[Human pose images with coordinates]
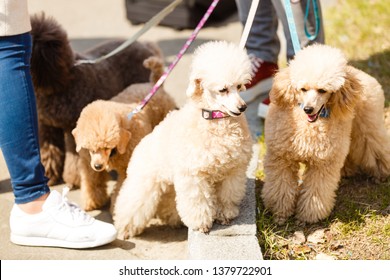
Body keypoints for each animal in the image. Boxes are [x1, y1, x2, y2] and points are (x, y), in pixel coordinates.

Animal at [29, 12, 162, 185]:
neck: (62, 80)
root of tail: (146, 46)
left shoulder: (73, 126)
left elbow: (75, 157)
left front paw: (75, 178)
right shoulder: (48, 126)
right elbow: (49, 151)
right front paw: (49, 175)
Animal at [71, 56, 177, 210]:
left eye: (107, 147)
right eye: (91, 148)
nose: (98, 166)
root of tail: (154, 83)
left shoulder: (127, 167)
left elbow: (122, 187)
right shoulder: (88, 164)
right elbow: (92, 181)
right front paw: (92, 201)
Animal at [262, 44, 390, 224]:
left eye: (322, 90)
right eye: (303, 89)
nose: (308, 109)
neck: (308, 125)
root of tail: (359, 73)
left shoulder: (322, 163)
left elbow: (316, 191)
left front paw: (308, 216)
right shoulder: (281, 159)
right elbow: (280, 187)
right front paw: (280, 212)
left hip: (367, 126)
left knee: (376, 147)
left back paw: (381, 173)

- **GOAL OF THE EXERCISE**
Write out exactly the lines that begin at the one containing "right eye: (303, 89)" and continue through the last line of the data, and only those.

- **RESPONSE TO THIS TASK**
right eye: (303, 89)
nose: (308, 109)
neck: (308, 125)
root of tail: (359, 73)
left shoulder: (322, 163)
left elbow: (316, 191)
left front paw: (308, 216)
right shoulder: (281, 159)
right elbow: (280, 187)
right front paw: (280, 212)
left hip: (367, 126)
left knee: (376, 147)
left back paw: (381, 173)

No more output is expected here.